Integrativismo: Un aporte a una práctica del derecho

 

  Marta Gerez Ambertín, refiere: “Al estudiar los Expedientes Judiciales –que contienen desde la notitiacriminis hasta la sentencia conclusiva– se advierte sin dificultad el abismo que separa a “los hechos” –o mejor decir, los hechos devenidos “texto” que es el expediente– de las hipótesis, tesis, teorías o “saberes” que se elaboran sobre los mismos […] Hay en Derecho una buena expresión para eso: “summum ius, summainiuria”, es decir, la aplicación estricta de una norma puede devenir notoria injusticia. 

  En síntesis, al que no le guste el sistema penal actual de penar junto al acto “los motivos” del acto, puede probar con aquel que pena exclusivamente el acto. Sirve aquí aquello de:

 

“Al que no le guste la educación que pruebe con la ignorancia”: al que no le guste que se investigue cómo es o fue el sujeto del delito, qué lo llevó a transgredir la ley, etc., pruebe un sistema donde ese dato se excluya absolutamente de la investigación judicial bastando averiguar quién hizo qué para, automáticamente, aplicar la sanción”. (Gerez Ambertín, 2019).

 

  El Integrativismo que articula el Derecho con las Ciencias Sociales propuesto por Pedro David es un llamado a atender la crisis de los valores en su relación con los hechos y las normas.

 

  Los complejos socio-jurídicos relacionan situaciones, valores y normas. Los mismos surgen de una interrelación entre ciertos aspectos psíquicos específicos con el mundo externo de los hechos. Cada complejo es un componente significativo de las instituciones sociales. Y, el hombre de quién se trata en las mismas es el preservador, transmisor y constructor del patrimonio cultural. Desde estas perspectivas nos consustanciamos con la idea de que el hombre es en tanto jurídico.

 

  Apostamos a que la posición Integrativista presentada, que abre una posibilidad de conversación entre Derecho y Psicoanálisis, permita a las instituciones y sus actores, construir un albergue más acogedor para las nuevas generaciones, entendiéndose como tal no solo el mundo de los tribunales y el mundo sociocultural en el cual habitamos.

 

 

Imagen*: corresponde al homenaje realizado en Buenos Aires durante la Gala por los 50 años de la Universidad Kennedy

 

 

Bibliografía:

 

David, P. (1980) Sociología Jurídica.
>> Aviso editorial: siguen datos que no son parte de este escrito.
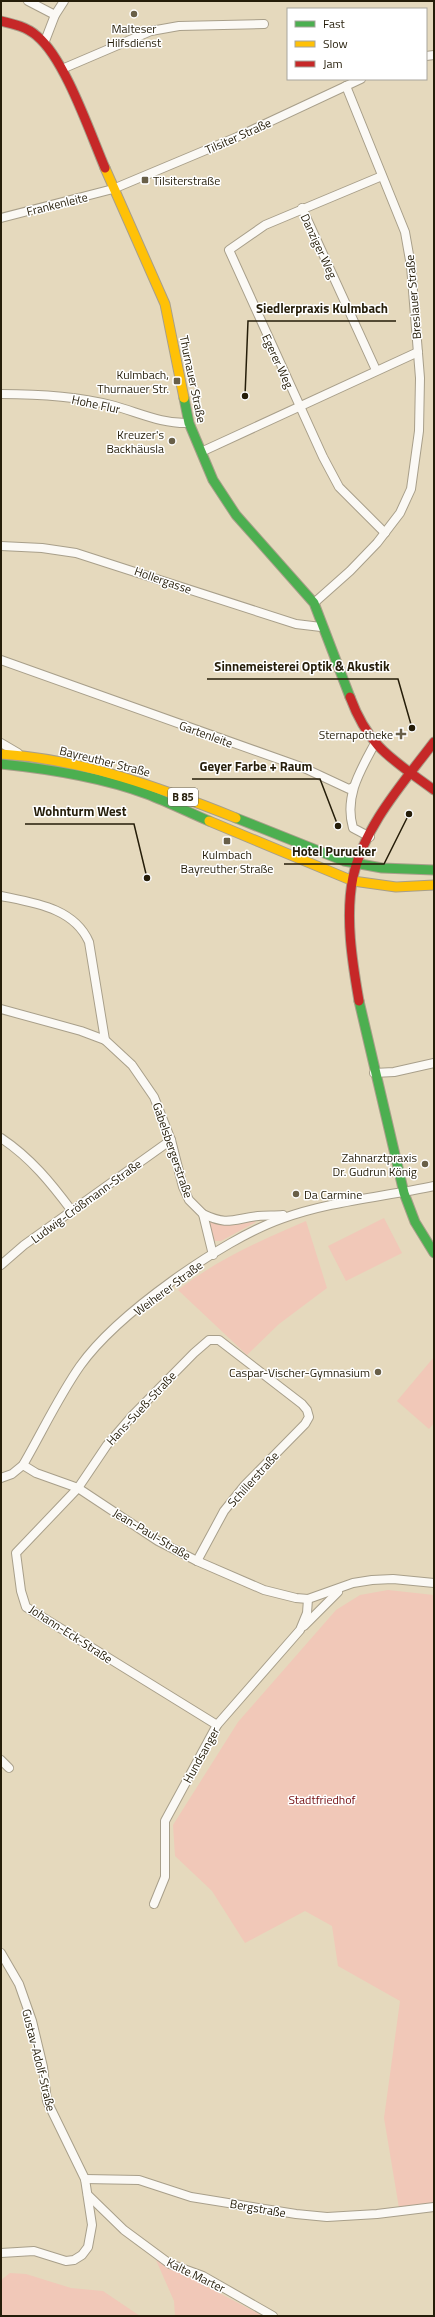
<svg xmlns="http://www.w3.org/2000/svg" width="435" height="2317" font-family="'Titillium Web',sans-serif">
<style>
.green{fill:#f1c8b8}
.lines{fill:none;stroke-linecap:round;stroke-linejoin:round}
.street-casing{stroke:#a89f8a;stroke-width:10}
.fast-casing{stroke:#a89f8a;stroke-width:11}
.slow-casing{stroke:#a89f8a;stroke-width:11}
.jam-casing{stroke:#a89f8a;stroke-width:11}
.street{stroke:#fbf9f5;stroke-width:8}
.fast{stroke:#4caf50;stroke-width:9}
.slow{stroke:#ffc107;stroke-width:9}
.jam{stroke:#c62828;stroke-width:9}
.poi-dot{fill:#685f48;stroke:#fff;stroke-width:1.5}
.labels{text-anchor:middle;dominant-baseline:central;stroke-width:3;stroke-linejoin:round;paint-order:stroke}
.shield{fill:#fff;stroke:#666153;stroke-width:1}
.shield-label{font-size:11px;font-weight:bold;fill:#251d09}
.poi-label{font-size:12px;fill:#251d09;stroke:#fff;text-anchor:end}
.street-label{font-size:12px;fill:#251d09;stroke:#fff}
.park-label{font-size:12px;fill:#730c0f;stroke:#fff}
.leader{fill:none;stroke:#251d09;stroke-width:1.5}
.callout-dot{fill:#251d09;stroke:#fff;stroke-width:1.5}
.callout-label{font-size:13px;text-anchor:middle;font-weight:bold;fill:#251d09;stroke:#fff;stroke-width:3;stroke-linejoin:round;paint-order:stroke}
</style>
<rect width="100%" height="100%" fill="#e5d9bd"/>
<g class="green">
<polygon points="384,1218 402,1253 346,1281 328,1246"/>
<polygon points="253,1220 256,1222 221,1241 214,1241 211,1238 208,1222 233,1224"/>
<path d="M 306,1221 L 327,1288 L 279,1324 L 247,1355 L 178,1290 C 218,1259 260,1241 306,1221 Z"/>
<polygon points="434,1357 434,1423 429,1429 397,1401"/>
<polygon points="388,1590 434,1595 434,2205 399,2208 384,2118 400,2001 338,1966 332,1926 305,1911 245,1943 212,1891 175,1856 173,1825 238,1722 336,1610 360,1595"/>
<polygon points="156,2260 263,2316 175,2316 174,2301"/>
<polygon points="10,2273 26,2274 71,2288 103,2291 140,2316 1,2316 1,2280"/>
</g>
<g class="lines">
<defs>
<g id="street">
<polyline points="28,1 55,15"/>
<polyline points="45,41 55,15 64,1"/>
<polyline points="426,56 434,55"/>
<polyline points="62,69 151,31 179,26 264,24"/>
<polyline points="382,176 265,225 229,250 323,457 339,487 385,533"/>
<polyline points="302,208 376,370"/>
<polyline points="1,218 113,189 237,137 361,79"/>
<path d="M 1,394 C 38,394 75,396 111,405 C 138,412 161,424 189,423"/>
<polyline points="201,452 418,352"/>
<polyline points="1,546 42,548 76,553 296,624 321,627"/>
<polyline points="314,603 350,571 377,543 400,513 411,489 419,431 420,378 411,266 405,232 346,86"/>
<polyline points="1,660 304,768 349,789 353,787"/>
<polyline points="1,743 18,753"/>
<path d="M 370,837 L 353,828 C 344,797 360,771 374,745"/>
<path d="M 1,896 C 35,903 74,908 89,942 L 105,1040 L 132,1065 L 154,1097 L 171,1140 L 183,1187 L 189,1200 L 203,1214 L 213,1255"/>
<polyline points="1,1009 81,1031 105,1040"/>
<polyline points="374,1073 394,1072 434,1063"/>
<path d="M 1,1138 C 31,1158 51,1183 72,1211"/>
<path d="M 203,1214 C 228,1226 233,1219 258,1216 C 266,1215 275,1216 283,1215"/>
<polyline points="1,1265 24,1245 171,1140"/>
<polyline points="23,1465 36,1473 78,1488 158,1541 197,1561 264,1590 296,1598 308,1599 353,1583 372,1580 393,1579 434,1583"/>
<path d="M 1,1478 L 12,1474 L 23,1465 C 42,1432 59,1396 80,1366 C 117,1314 222,1240 281,1219 C 330,1201 383,1197 434,1186"/>
<polyline points="197,1561 224,1511 245,1485 305,1424 309,1417 307,1410 302,1404 219,1340 209,1340 194,1353 132,1416 107,1445 78,1488 16,1553 21,1591 26,1607 217,1725"/>
<polyline points="304,1626 338,1592"/>
<polyline points="1,1760 9,1768"/>
<polyline points="154,1904 165,1877 165,1821 217,1725 300,1630 307,1613 308,1599"/>
<polyline points="1,1953 19,1984 32,2021 43,2067 47,2101 85,2179 92,2225 88,2247 82,2255 74,2260 66,2261 34,2251 1,2253"/>
<polyline points="85,2179 139,2180 191,2197 296,2214 327,2217 377,2214 434,2207"/>
<polyline points="88,2195 124,2230 170,2264 203,2276 273,2316"/>
</g>
<g id="fast">
<polyline points="184,398 189,423 213,480 236,515 314,603 350,697"/>
<path d="M 1,764 C 50,769 101,777 147,794 C 168,802 188,812 209,821"/>
<polyline points="236,818 344,861 382,868 434,870"/>
<polyline points="359,1001 404,1193 415,1222 434,1253"/>
</g>
<g id="slow">
<polyline points="105,168 165,304 184,398"/>
<path d="M 1,754 C 82,759 161,788 236,818"/>
<polyline points="209,821 353,881 396,887 434,885"/>
</g>
<g id="jam">
<path d="M 1,21 C 14,24 27,27 37,36 C 65,59 90,133 105,168"/>
<path d="M 350,697 C 369,748 392,759 434,790"/>
<path d="M 359,1001 C 352,961 345,916 353,877 C 364,826 404,782 434,742"/>
</g>
</defs>
<use href="#street" class="street-casing"/>
<use href="#fast" class="fast-casing"/>
<use href="#slow" class="slow-casing"/>
<use href="#jam" class="jam-casing"/>
<use href="#street" class="street"/>
<use href="#fast" class="fast"/>
<use href="#slow" class="slow"/>
<use href="#jam" class="jam"/>
</g>
<g class="poi-dot">
<circle cx="134" cy="14" r="4"/>
<rect x="141" y="176" width="8" height="8" rx="2"/>
<rect x="173" y="377" width="8" height="8" rx="2"/>
<circle cx="172" cy="441" r="4"/>
<path d="M399 728h4v4h4v4h-4v4h-4v-4h-4v-4h4z"/>
<rect x="223" y="837" width="8" height="8" rx="2"/>
<circle cx="425" cy="1164" r="4"/>
<circle cx="296" cy="1194" r="4"/>
<circle cx="378" cy="1372" r="4"/>
</g>
<g class="labels">
<rect class="shield" x="168" y="788" width="30" height="18" rx="3"/>
<g class="shield-label">
<text x="183" y="797">B 85</text>
</g>
<g class="poi-label">
<text x="134" y="28" text-anchor="middle">Malteser<tspan x="134" dy="14">Hilfsdienst</tspan></text>
<text x="153" y="180" text-anchor="start">Tilsiterstraße</text>
<text x="169" y="374">Kulmbach,<tspan x="169" dy="14">Thurnauer Str.</tspan></text>
<text x="164" y="434">Kreuzer's<tspan x="164" dy="14">Backhäusla</tspan></text>
<text x="393" y="734">Sternapotheke</text>
<text x="227" y="854" text-anchor="middle">Kulmbach<tspan x="227" dy="14">Bayreuther Straße</tspan></text>
<text x="417" y="1157">Zahnarztpraxis<tspan x="417" dy="14">Dr. Gudrun König</tspan></text>
<text x="304" y="1194" text-anchor="start">Da Carmine</text>
<text x="370" y="1372">Caspar-Vischer-Gymnasium</text>
</g>
<g class="street-label">
<text transform="translate(238 136) rotate(-24)">Tilsiter Straße</text>
<text transform="translate(57 204) rotate(-14)">Frankenleite</text>
<text transform="translate(319 246) rotate(65)">Danziger Weg</text>
<text transform="translate(413 297) rotate(-95)">Breslauer Straße</text>
<text transform="translate(278 361) rotate(65)">Egerer Weg</text>
<text transform="translate(193 379) rotate(78)">Thurnauer Straße</text>
<text transform="translate(96 404) rotate(12)">Hohe Flur</text>
<text transform="translate(163 580) rotate(19)">Hollergasse</text>
<text transform="translate(206 734) rotate(20)">Gartenleite</text>
<text transform="translate(105 761) rotate(14)">Bayreuther Straße</text>
<text transform="translate(173 1150) rotate(71)">Gabelsbergerstraße</text>
<text transform="translate(86 1201) rotate(-36)">Ludwig-Crößmann-Straße</text>
<text transform="translate(168 1288) rotate(-37)">Weiherer Straße</text>
<text transform="translate(141 1408) rotate(-47)">Hans-Sueß-Straße</text>
<text transform="translate(253 1479) rotate(-48)">Schillerstraße</text>
<text transform="translate(152 1534) rotate(31)">Jean-Paul-Straße</text>
<text transform="translate(71 1634) rotate(33)">Johann-Eck-Straße</text>
<text transform="translate(201 1755) rotate(-61)">Hundsanger</text>
<text transform="translate(39 2060) rotate(76)">Gustav-Adolf-Straße</text>
<text transform="translate(258 2208) rotate(10)">Bergstraße</text>
<text transform="translate(196 2275) rotate(26)">Kalte Marter</text>
</g>
<g class="park-label">
<text x="322" y="1799">Stadtfriedhof</text>
</g>
</g>
<path class="leader" d="M245 396L248 321H396M412 728L398 679H207M338 826L320 779H192M147 878L134 824H25M409 814L384 864H284"/>
<g class="callout-dot">
<circle cx="245" cy="396" r="4"/>
<circle cx="412" cy="728" r="4"/>
<circle cx="338" cy="826" r="4"/>
<circle cx="147" cy="878" r="4"/>
<circle cx="409" cy="814" r="4"/>
</g>
<g class="callout-label">
<text x="322" y="313">Siedlerpraxis Kulmbach</text>
<text x="302" y="671">Sinnemeisterei Optik &amp; Akustik</text>
<text x="256" y="771">Geyer Farbe + Raum</text>
<text x="80" y="816">Wohnturm West</text>
<text x="334" y="856">Hotel Purucker</text>
</g>
<rect width="435" height="2317" fill="none" stroke="#251d09" stroke-width="4"/>
<rect x="287" y="8" width="140" height="72" fill="#ffffff" stroke="#a8a59d"/>
<rect x="295" y="21" width="20" height="6" fill="#4caf50" stroke="#a8a59d"/>
<text x="323" y="28" font-size="12" fill="#251d09">Fast</text>
<rect x="295" y="41" width="20" height="6" fill="#ffc107" stroke="#a8a59d"/>
<text x="323" y="48" font-size="12" fill="#251d09">Slow</text>
<rect x="295" y="61" width="20" height="6" fill="#c62828" stroke="#a8a59d"/>
<text x="323" y="68" font-size="12" fill="#251d09">Jam</text>
</svg>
Buenos Aires: Astrea.

Gerez Ambertín, M. “¿Relaciones? Entre Derecho y Psicoanálisis”. Revista Imago Agenda. Recuperado en: http://www.imagoagenda.com/articulo.asp?idarticulo=524

Freud, S. (2008) “Psicología de las masas y análisis del yo” (1921). Sigmund Freud Obras completas. Vol. XVIII. Buenos Aires: Amorrortu.

 

Imbriano, A. (2019) La Odisea del siglo XXI. 3ra. Ed. Corregida y aumentada. Buenos Aires: Astrea Logos Kalós.